Step 10: Clambering over furniture
We persevered, though, and soon had an entire headless horse. Notice that the body was completely capable of supporting its own weight just by dint of the cardboard's own rigidity and the complex nature of the folds. At this stage, there was no skeleton of any kind inside the horse. Well, no horse skeleton.
Step 11: Triumphant head installation
Step 12: Standing proud
Step 13: Building a frame
I assembled most of a simple frame from beams of wood and sheets of plywood, either screwed or bolted together so as to allow it to be separated easily into two halves for transportation. To support the head, I made a simple mechanism consisting of two PVC pipes under tension, which allowed the head to be nodded up and down by pulling as thick cord at shoulder level within the horse.

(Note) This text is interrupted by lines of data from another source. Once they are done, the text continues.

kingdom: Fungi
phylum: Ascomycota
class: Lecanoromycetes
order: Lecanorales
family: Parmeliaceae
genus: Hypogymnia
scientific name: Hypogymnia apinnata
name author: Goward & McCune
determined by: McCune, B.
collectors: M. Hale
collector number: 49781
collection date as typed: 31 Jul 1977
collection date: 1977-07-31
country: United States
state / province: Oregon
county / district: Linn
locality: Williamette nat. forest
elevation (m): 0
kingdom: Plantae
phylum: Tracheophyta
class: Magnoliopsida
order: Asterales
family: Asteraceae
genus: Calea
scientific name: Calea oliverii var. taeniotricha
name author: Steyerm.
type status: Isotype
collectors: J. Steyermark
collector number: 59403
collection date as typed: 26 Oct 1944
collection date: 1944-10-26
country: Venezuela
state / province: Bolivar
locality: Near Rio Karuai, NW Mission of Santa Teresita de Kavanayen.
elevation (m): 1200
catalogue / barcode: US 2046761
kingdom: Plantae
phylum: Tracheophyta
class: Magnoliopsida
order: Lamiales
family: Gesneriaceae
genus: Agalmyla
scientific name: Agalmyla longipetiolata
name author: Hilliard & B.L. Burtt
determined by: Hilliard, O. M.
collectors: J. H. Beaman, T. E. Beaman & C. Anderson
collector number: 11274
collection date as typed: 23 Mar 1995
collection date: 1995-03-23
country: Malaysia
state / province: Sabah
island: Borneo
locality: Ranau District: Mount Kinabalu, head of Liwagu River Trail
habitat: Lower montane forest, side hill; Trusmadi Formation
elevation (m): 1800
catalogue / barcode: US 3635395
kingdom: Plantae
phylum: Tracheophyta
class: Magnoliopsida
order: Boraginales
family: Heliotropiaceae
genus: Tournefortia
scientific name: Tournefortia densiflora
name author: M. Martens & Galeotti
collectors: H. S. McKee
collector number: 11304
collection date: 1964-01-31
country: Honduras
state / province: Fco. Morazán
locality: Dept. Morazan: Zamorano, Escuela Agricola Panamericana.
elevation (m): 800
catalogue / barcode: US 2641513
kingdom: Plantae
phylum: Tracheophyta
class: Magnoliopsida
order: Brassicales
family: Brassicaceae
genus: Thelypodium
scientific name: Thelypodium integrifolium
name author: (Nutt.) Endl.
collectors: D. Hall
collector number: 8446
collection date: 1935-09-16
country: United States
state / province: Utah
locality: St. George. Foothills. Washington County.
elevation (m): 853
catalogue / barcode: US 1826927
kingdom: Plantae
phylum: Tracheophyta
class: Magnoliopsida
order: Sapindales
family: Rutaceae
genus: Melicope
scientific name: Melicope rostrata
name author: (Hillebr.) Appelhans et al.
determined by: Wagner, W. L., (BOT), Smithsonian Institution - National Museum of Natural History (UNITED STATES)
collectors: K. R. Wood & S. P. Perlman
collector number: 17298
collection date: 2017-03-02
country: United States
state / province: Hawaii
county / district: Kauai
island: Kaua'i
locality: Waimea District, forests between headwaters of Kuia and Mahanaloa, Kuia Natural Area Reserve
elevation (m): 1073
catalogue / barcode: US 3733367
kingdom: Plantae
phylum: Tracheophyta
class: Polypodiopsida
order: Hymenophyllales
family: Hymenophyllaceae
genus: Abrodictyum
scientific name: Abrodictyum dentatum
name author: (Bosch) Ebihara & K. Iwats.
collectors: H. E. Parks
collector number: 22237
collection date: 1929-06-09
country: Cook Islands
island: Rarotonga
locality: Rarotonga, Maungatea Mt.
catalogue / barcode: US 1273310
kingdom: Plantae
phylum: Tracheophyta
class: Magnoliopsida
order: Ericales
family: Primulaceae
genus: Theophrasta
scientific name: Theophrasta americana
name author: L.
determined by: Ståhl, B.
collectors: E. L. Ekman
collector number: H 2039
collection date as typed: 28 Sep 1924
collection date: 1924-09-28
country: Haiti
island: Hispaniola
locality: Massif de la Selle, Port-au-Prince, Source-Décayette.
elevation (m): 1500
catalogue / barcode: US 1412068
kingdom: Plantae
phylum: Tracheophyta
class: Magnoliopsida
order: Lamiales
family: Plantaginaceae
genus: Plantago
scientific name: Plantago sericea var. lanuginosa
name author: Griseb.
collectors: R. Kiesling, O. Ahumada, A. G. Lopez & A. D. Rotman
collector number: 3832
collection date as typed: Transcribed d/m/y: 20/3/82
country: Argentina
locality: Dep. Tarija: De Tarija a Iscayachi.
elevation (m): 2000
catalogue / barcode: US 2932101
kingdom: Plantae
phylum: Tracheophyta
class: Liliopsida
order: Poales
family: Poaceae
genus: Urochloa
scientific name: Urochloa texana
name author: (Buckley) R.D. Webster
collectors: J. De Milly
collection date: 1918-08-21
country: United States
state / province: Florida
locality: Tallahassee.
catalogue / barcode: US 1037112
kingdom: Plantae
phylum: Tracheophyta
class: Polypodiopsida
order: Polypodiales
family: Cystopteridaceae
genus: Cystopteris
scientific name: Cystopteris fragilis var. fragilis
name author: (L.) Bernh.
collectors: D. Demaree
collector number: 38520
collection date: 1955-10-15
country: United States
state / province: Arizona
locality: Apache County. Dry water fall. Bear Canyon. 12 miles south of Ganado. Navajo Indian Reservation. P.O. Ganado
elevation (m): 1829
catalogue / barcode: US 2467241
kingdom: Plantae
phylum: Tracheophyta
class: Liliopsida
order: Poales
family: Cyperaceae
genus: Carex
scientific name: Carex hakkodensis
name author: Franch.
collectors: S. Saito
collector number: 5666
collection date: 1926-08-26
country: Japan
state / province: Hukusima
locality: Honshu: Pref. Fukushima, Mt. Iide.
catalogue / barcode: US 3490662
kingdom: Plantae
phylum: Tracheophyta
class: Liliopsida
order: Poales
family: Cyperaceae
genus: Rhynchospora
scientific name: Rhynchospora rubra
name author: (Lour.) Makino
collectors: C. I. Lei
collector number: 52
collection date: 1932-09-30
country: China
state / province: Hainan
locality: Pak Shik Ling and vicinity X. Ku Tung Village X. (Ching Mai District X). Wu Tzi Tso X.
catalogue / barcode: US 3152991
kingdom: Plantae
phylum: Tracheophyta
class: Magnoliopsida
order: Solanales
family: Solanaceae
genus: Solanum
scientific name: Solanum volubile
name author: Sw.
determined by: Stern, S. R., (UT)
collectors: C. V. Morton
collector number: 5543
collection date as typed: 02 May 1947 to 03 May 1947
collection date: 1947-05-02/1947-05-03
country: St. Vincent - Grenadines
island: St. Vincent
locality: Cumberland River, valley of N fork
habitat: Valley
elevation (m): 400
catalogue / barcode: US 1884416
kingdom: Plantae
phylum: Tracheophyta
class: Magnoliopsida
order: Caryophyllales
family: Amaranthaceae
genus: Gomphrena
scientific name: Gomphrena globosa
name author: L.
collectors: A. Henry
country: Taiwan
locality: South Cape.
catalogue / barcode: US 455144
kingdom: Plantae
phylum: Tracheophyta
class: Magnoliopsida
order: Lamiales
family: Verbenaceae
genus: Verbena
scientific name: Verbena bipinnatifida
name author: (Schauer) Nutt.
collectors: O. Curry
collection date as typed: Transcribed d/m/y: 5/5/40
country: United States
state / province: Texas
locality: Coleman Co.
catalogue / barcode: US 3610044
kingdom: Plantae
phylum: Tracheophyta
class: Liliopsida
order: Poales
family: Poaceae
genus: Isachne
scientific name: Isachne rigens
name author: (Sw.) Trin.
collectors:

The design of the internal structure was determined by the following factors:
- It had to support the head and back of the horse.
- It had to be partially disassemblable so that we could get the darned thing out of the door.
- It had to be mountable on a rolling wooden platform for transport to Christmas parties and sieges.
- I had plans to turn the inside of the horse into a standing desk and workspace afterwards.
- I also had vague plans of using the horse as a kind of portable bar, where punters could stick their heads (one at a time, please) into the belly of the horse and be greeted by friendly bartenders with cocktails inside. This may yet happen.
Step 14: Making it move
Step 15: Setting it free
Notice the dimly glowing plastic orbs in the horse's eye sockets. These grew more and more ominous as night encroached.
Step 16: Charge!
Useful tip: Cars will stop for Trojan horses. Trojan horses will not necessarily stop for cars.
I had hoped that the a few of us could stow away inside the horse with cardboard weapons, but this made it prohibitively awkward to tow.
Step 17: Obstacle en route
Step 18: The escorts
Step 19: Turned away upon arrival
"Your horse is too tall," we were told.
"We'll make it bow its head to get through the door," we replied.
"It's wheels will scuff up our polished floor," we were told.
"We'll carry it once we're indoors," we replied.
"It won't fit in the freight elevator," we were told.
"We can just leave it in the lobby. We promise it's not full of armed Greek soldiers," we replied.
That seemed to swing things against our favor. The horse stood and stared balefully through the window into the warm, Christmassy corporate building while we tried in vain to plead our case.
Step 20: Trying to grease palms
Step 21: You'll have to sleep in the stables...
Those of us who stayed with the horse soon discovered that the internal frame was strong enough to support two people's weights, and we promptly withdrew to eat, drink and listen to music within its spacious belly. Yes, our Trojan horse had been turned away from the party, but sitting cross-legged inside my giant cardboard horse, sipping a beer and munching on some snacks, I had one of the most pleasant winter evenings I can remember.